Gather, from the data below, each line in which the word "round" occurs.
══ DATA FOR THIS TASK
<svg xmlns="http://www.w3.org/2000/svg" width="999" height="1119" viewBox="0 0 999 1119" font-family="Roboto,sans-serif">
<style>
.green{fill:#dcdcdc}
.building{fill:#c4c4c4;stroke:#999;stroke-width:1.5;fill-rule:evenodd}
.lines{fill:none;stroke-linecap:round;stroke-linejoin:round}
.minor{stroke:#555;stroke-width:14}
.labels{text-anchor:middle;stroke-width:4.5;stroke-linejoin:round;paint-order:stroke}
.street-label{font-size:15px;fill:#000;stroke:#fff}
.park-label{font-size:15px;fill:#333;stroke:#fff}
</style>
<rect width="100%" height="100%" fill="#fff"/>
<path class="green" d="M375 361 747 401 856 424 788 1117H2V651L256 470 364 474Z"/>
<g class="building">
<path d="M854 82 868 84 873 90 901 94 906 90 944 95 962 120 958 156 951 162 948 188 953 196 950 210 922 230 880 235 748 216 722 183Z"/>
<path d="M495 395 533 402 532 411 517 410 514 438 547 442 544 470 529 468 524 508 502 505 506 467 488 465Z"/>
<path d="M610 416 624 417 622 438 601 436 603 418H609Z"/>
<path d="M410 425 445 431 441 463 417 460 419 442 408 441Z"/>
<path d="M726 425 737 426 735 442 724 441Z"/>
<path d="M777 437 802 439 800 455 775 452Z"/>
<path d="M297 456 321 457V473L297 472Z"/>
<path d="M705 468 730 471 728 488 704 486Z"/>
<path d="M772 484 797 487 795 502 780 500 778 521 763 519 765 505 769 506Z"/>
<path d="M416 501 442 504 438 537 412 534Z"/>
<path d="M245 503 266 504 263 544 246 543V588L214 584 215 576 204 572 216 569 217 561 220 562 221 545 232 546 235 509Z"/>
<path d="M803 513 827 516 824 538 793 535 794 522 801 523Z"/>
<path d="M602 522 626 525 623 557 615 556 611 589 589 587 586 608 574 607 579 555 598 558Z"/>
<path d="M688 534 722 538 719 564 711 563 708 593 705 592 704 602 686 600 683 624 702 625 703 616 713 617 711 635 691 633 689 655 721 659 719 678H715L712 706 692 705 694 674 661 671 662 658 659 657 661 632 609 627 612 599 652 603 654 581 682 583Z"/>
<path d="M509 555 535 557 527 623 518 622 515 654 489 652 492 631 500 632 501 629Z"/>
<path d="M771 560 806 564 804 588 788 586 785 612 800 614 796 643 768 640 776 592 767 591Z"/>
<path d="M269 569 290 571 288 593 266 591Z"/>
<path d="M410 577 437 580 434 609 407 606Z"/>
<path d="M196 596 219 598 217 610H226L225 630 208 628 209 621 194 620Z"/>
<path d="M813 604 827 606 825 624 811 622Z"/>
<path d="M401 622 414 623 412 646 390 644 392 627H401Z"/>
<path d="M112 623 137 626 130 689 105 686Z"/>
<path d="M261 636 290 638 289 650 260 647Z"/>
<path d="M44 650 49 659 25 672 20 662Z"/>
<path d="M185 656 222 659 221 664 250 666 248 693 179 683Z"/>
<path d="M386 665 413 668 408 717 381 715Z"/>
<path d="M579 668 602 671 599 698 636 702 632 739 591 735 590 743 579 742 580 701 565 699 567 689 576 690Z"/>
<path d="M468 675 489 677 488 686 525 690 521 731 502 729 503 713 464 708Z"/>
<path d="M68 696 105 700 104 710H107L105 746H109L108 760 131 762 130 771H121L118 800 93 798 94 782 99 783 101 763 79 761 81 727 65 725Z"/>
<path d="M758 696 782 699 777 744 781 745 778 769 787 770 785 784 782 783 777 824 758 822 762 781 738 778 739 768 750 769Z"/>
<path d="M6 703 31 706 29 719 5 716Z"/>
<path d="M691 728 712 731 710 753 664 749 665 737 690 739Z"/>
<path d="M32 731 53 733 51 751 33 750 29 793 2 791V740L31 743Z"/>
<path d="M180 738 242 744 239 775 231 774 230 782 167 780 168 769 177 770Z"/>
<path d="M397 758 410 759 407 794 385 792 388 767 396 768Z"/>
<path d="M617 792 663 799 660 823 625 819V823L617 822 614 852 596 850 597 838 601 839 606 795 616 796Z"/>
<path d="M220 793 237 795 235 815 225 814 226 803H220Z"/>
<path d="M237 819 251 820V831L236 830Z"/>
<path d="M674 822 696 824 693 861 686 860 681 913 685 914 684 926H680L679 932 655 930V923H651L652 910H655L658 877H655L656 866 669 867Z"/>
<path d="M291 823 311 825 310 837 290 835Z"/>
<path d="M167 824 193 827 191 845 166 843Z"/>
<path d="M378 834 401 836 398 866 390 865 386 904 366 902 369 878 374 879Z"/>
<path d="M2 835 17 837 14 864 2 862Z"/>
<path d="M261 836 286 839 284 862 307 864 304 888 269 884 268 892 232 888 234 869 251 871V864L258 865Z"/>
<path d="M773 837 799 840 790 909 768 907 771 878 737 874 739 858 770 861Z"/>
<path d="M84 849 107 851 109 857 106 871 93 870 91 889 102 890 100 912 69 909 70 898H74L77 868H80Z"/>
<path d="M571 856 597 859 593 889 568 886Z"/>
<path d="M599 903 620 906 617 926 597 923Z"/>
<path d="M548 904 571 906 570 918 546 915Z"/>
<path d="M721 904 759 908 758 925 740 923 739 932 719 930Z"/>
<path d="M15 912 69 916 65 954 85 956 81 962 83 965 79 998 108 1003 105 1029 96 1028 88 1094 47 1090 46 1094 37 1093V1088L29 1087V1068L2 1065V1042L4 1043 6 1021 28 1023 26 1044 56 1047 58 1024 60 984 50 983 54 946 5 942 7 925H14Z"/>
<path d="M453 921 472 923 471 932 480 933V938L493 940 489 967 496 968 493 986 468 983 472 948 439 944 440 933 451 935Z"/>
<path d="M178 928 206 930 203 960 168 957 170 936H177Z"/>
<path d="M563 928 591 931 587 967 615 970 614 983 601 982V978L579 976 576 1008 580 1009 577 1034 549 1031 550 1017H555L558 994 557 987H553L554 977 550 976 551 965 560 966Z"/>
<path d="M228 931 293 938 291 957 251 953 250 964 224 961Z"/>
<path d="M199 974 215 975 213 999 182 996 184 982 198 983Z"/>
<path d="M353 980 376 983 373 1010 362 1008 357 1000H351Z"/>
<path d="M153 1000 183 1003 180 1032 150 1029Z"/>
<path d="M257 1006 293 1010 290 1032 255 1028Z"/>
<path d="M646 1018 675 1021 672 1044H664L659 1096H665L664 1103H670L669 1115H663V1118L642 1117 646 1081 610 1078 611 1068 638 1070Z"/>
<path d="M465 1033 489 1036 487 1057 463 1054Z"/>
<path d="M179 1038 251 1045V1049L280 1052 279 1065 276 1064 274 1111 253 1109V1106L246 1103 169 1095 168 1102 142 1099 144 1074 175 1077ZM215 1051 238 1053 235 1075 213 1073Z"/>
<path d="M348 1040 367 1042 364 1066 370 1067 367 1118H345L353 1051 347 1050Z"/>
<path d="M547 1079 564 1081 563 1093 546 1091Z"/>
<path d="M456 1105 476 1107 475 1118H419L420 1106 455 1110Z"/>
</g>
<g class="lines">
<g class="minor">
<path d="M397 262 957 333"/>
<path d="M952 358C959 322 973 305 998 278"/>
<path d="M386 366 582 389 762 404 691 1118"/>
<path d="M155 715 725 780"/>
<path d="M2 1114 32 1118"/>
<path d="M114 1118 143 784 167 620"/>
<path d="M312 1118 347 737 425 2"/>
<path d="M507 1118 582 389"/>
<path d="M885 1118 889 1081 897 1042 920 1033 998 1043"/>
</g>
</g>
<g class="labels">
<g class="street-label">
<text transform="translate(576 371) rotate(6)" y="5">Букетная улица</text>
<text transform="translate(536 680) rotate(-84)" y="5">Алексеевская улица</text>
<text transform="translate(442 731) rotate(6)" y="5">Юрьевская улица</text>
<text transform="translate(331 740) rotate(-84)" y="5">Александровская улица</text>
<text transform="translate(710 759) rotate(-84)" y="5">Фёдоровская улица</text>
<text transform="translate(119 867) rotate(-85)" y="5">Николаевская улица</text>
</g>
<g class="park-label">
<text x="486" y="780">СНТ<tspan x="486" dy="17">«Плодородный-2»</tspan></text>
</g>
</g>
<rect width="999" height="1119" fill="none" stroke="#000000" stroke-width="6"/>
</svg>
════
- **RESULT BELOW**
.lines{fill:none;stroke-linecap:round;stroke-linejoin:round}
.labels{text-anchor:middle;stroke-width:4.5;stroke-linejoin:round;paint-order:stroke}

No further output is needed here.